### DIRECTIONS
Set down a passage from the article on the wash sale rule below word for word, beginning at the words "This strategy—which can" and ending after the words "(e.g., call options)".

Taxes

For your year-end tax planning, beware the wash sale rule

Nov 15, 2022

Tax-loss harvesting can help you offset capital gains. But only if you do it properly.

Tom McGraw, Head of Tax Advisory, Advice Lab
Adam Ludman, Tax Advisory, Advice Lab
Cheyenne Del Savio, Tax Advisory, Advice Lab
 

As the end of the year approaches, it is wise to consider how you might save on your tax bill using a strategy known as “tax-loss harvesting.”

This strategy—which can be particularly powerful when markets have been volatile—involves realizing capital losses with the intention of using them to offset your realized capital gains, thereby lowering your tax bill for the year.1

There can be significant benefits to harvesting losses. But make sure you do not run afoul of the so-called “wash sale” rule, which can be complicated to navigate. Thus, be mindful of common pitfalls to avoid disrupting your careful planning.
 

What is the wash sale rule?
 

The wash sale rule prohibits taxpayers from claiming a loss on the sale or other disposition of a stock or securities if, within the 61-day period that begins 30 days before the sale (generally, the trade date) or other disposition, they:

  • Acquire the same or a “substantially identical” stock or securities; or
  • Enter a contract to acquire stock or securities (e.g., call options)

### INPUT DATA
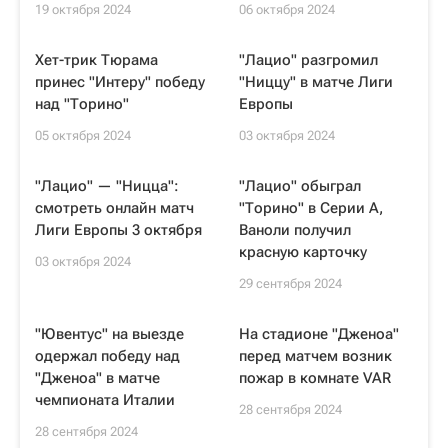
19 октября 2024
06 октября 2024
Хет-трик Тюрама
"Лацио" разгромил
принес "Интеру" победу
"Ниццу" в матче Лиги
над "Торино"
Европы
05 октября 2024
03 октября 2024
"Лацио" — "Ницца":
"Лацио" обыграл
смотреть онлайн матч
"Торино" в Серии А,
Лиги Европы 3 октября
Ваноли получил
красную карточку
03 октября 2024
29 сентября 2024
"Ювентус" на выезде
На стадионе "Дженоа"
одержал победу над
перед матчем возник
"Дженоа" в матче
пожар в комнате VAR
чемпионата Италии
28 сентября 2024
28 сентября 2024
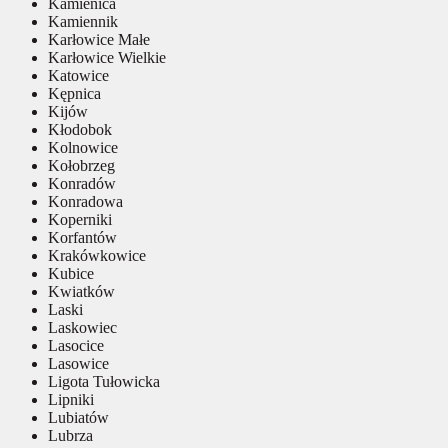
Kamienica
Kamiennik
Karłowice Małe
Karłowice Wielkie
Katowice
Kępnica
Kijów
Kłodobok
Kolnowice
Kołobrzeg
Konradów
Konradowa
Koperniki
Korfantów
Krakówkowice
Kubice
Kwiatków
Laski
Laskowiec
Lasocice
Lasowice
Ligota Tułowicka
Lipniki
Lubiatów
Lubrza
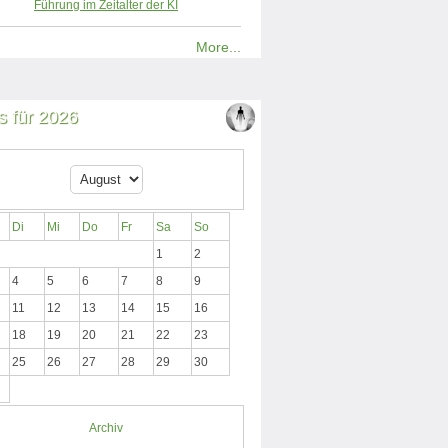
Führung im Zeitalter der KI
More...
 für 2026
Di
Mi
Do
Fr
Sa
So
1
2
4
5
6
7
8
9
11
12
13
14
15
16
18
19
20
21
22
23
25
26
27
28
29
30
Archiv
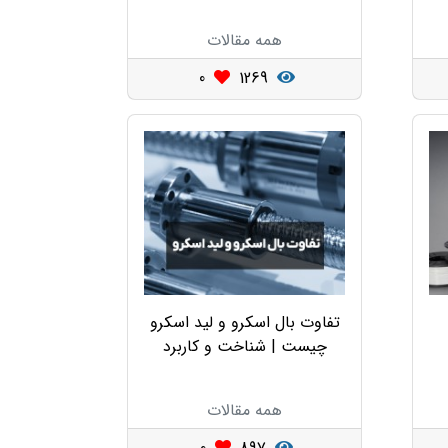
همه مقالات
0
1269
تفاوت بال اسکرو و لید اسکرو
چیست | شناخت و کاربرد
همه مقالات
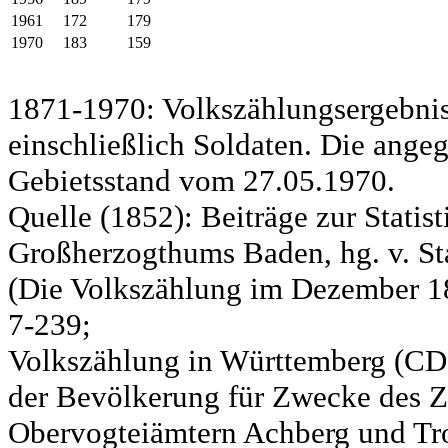
1961
172
179
1970
183
159
1871-1970: Volkszählungsergebnis
einschließlich Soldaten. Die ange
Gebietsstand vom 27.05.1970.
Quelle (1852): Beiträge zur Statis
Großherzogthums Baden, hg. v. Sta
(Die Volkszählung im Dezember 185
7-239;
Volkszählung in Württemberg (CD)
der Bevölkerung für Zwecke des Zo
Obervogteiämtern Achberg und Tro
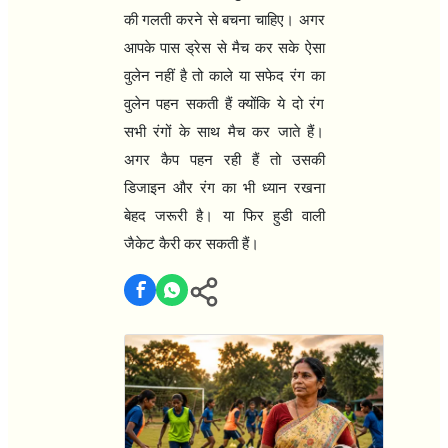
की गलती करने से बचना चाहिए। अगर
आपके पास ड्रेस से मैच कर सके ऐसा
वुलेन नहीं है तो काले या सफेद रंग का
वुलेन पहन सकती हैं क्योंकि ये दो रंग
सभी रंगों के साथ मैच कर जाते हैं।
अगर कैप पहन रही हैं तो उसकी
डिजाइन और रंग का भी ध्यान रखना
बेहद जरूरी है। या फिर हुडी वाली
जैकेट कैरी कर सकती हैं।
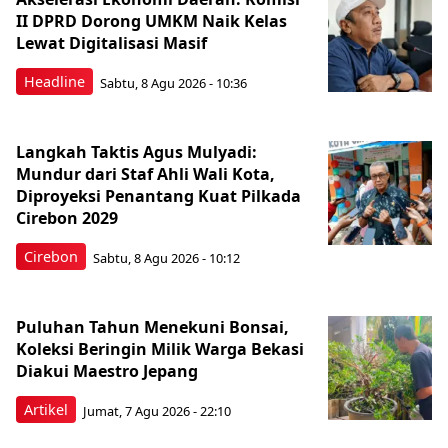
II DPRD Dorong UMKM Naik Kelas
Lewat Digitalisasi Masif
Headline
Sabtu, 8 Agu 2026 - 10:36
Langkah Taktis Agus Mulyadi:
Mundur dari Staf Ahli Wali Kota,
Diproyeksi Penantang Kuat Pilkada
Cirebon 2029
Cirebon
Sabtu, 8 Agu 2026 - 10:12
Puluhan Tahun Menekuni Bonsai,
Koleksi Beringin Milik Warga Bekasi
Diakui Maestro Jepang
Artikel
Jumat, 7 Agu 2026 - 22:10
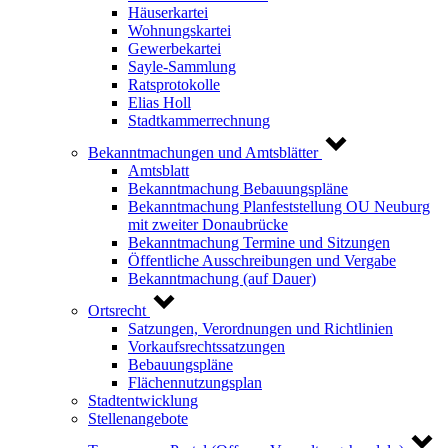
Häuserkartei
Wohnungskartei
Gewerbekartei
Sayle-Sammlung
Ratsprotokolle
Elias Holl
Stadtkammerrechnung
Bekanntmachungen und Amtsblätter
Amtsblatt
Bekanntmachung Bebauungspläne
Bekanntmachung Planfeststellung OU Neuburg
mit zweiter Donaubrücke
Bekanntmachung Termine und Sitzungen
Öffentliche Ausschreibungen und Vergabe
Bekanntmachung (auf Dauer)
Ortsrecht
Satzungen, Verordnungen und Richtlinien
Vorkaufsrechtssatzungen
Bebauungspläne
Flächennutzungsplan
Stadtentwicklung
Stellenangebote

### ANSWER FOR THIS EXERCISE
This strategy—which can be particularly powerful when markets have been volatile—involves realizing capital losses with the intention of using them to offset your realized capital gains, thereby lowering your tax bill for the year.1

There can be significant benefits to harvesting losses. But make sure you do not run afoul of the so-called “wash sale” rule, which can be complicated to navigate. Thus, be mindful of common pitfalls to avoid disrupting your careful planning.
 

What is the wash sale rule?
 

The wash sale rule prohibits taxpayers from claiming a loss on the sale or other disposition of a stock or securities if, within the 61-day period that begins 30 days before the sale (generally, the trade date) or other disposition, they:

  • Acquire the same or a “substantially identical” stock or securities; or
  • Enter a contract to acquire stock or securities (e.g., call options)